Die Schwachstellen, die das ermöglichten, wurden von Google-Experten entdeckt und von Apple nach einem Hinweis per Software-Update geschlossen. Google veröffentlichte nun Details zu entsprechenden Hacker-Angriffen, die mindestens zwei Jahre andauerten. Dabei wurde bisher nicht genau bekannt, wie viele Nutzer betroffen waren und wer hinter der Attacke stand.

Infektion per Webseiten-Besuch

Die von Google entdeckten Angriffe seien mindestens zwei Jahre lang auf iPhone-Nutzer in “bestimmten Communities” ausgerichtet gewesen, hieß es in dem Blogeintrag der Forscher ohne nähere Angaben dazu.
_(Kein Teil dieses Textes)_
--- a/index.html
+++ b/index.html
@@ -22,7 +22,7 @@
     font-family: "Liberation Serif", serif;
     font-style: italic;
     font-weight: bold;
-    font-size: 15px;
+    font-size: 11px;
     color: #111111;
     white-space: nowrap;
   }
Um ein iPhone mit der Schadsoftware zu infizieren, reichte es aus, den Nutzer auf eine präparierte Website zu locken. Die Experten von Googles Project Zero machten mehrere solche Webseiten aus, die “Tausende Besucher” pro Woche hatten.
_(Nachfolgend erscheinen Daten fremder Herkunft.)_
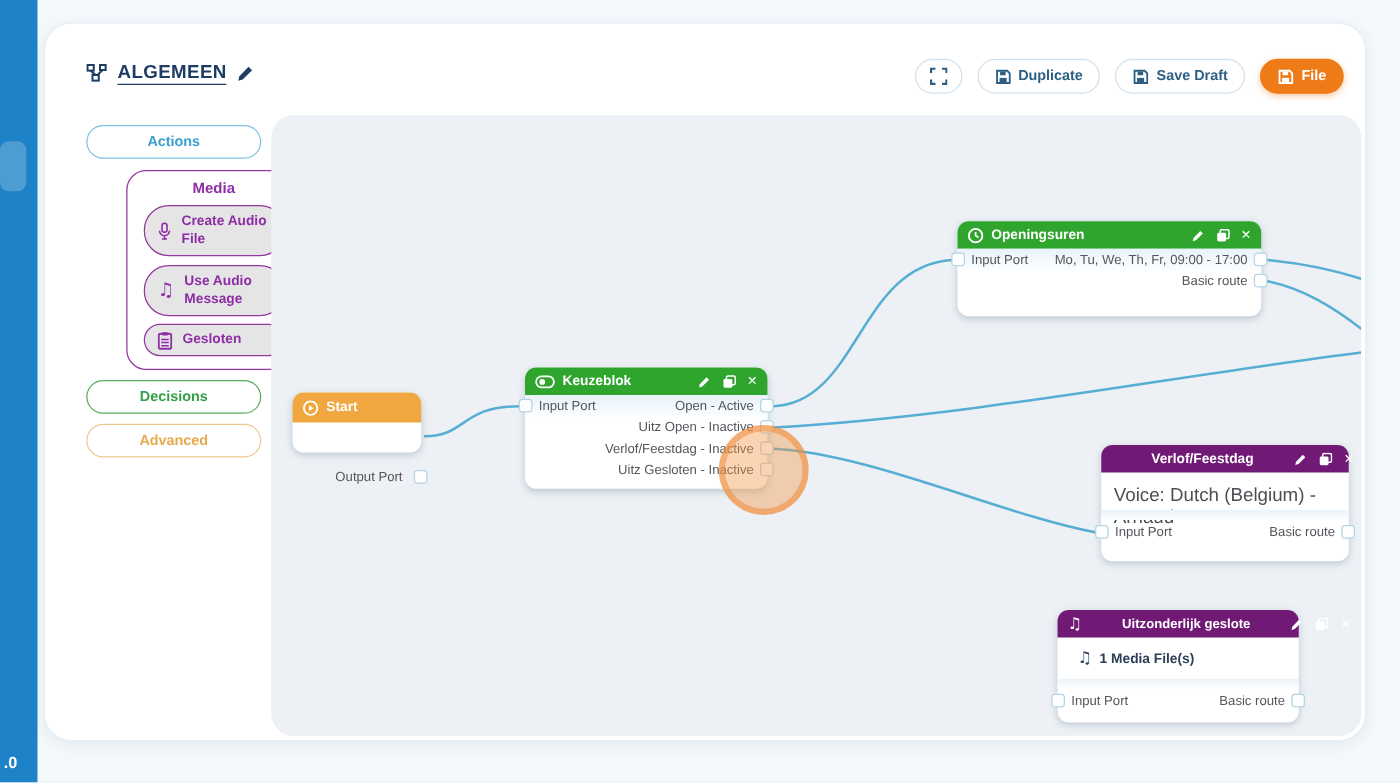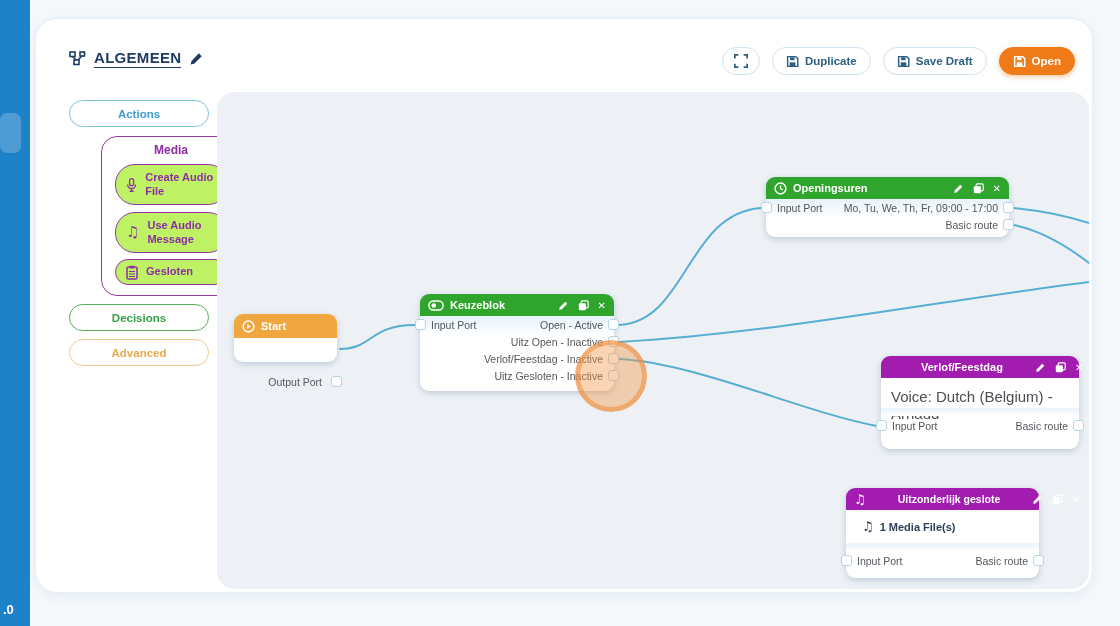--- a/index.html
+++ b/index.html
@@ -144,7 +144,7 @@
         <rect x="5" y="2.8" width="5.5" height="3.6" fill="#fff"></rect>
           <rect x="4.5" y="9" width="7" height="5" fill="#fff"></rect>
       </svg>
-      <span>Open</span>
+      <span>File</span>
     </button>
   </div>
Die Angriffs-Software war auch darauf ausgerichtet, Passwörter und sogenannte Authentifizierungs-Token abzugreifen, mit denen man sich ohne weitere Anmeldung Zugang zu Online-Diensten verschaffen kann. Außerdem konnten Nachrichten in Chat-Diensten wie WhatsApp, iMessage und Telegram mitgelesen werden. Denn die Übermittlung innerhalb der Dienste ist zwar verschlüsselt, aber auf den Geräten sind die Daten im Klartext vorhanden. Die Schwachstellen, die das möglich machten, steckten im Web-Browser der iPhones, aber auch tief im Betriebssystem, dem sogenannten Kernel. Sie hebelten unter anderem das sogenannte Sandboxing aus – die Grenzen zwischen einzelnen Programmen auf dem Gerät, auf die Apple als Schutzmechanismus setzt.

Was tun als iPhone-Nutzer?

Als Sofortmaßnahme sollte man das Gerät einmal neu starten, da ein kompromittiertes System anschließend nicht mehr infiziert ist. Dauerhaften Schutz bietet nur eine aktuelle iOS-Betriebssystem-Version. Betroffen waren die iOS-Versionen 10, 11 und 12. Mit iOS 12.1.4, das im Februar 2019 erschien, hat Apple die Lücke gestopft. Aktuell ist die Version 12.4.1. Installieren kann man das Update entweder, indem man auf dem iPhone die Einstellungen öffnet und unter “Allgemein” auf “Softwareupdate” tippt. Oder man verbindet das Telefon mit einem PC oder Mac und startet iTunes auf dem Rechner.

Stümperhafte Umsetzung

Die Entdeckung eines möglichen Datenabgriffs in dieser vermuteten Breite ist gravierend, da das iPhone eigentlich als schwer zu hacken gilt. Man ging bisher eher davon aus, dass einzelne besonders wichtige Zielpersonen Opfer solcher Attacken werden könnten, doch die Angriffe zu aufwendig wären, um die breite Masse der Nutzer ins Visier zu nehmen. Mit diesen Schwachstellen konnten jedoch beliebig viele Geräte allein durch einen Webseitenbesuch angegriffen werden. Von Apple gab es zunächst keinen Kommentar zu den Informationen.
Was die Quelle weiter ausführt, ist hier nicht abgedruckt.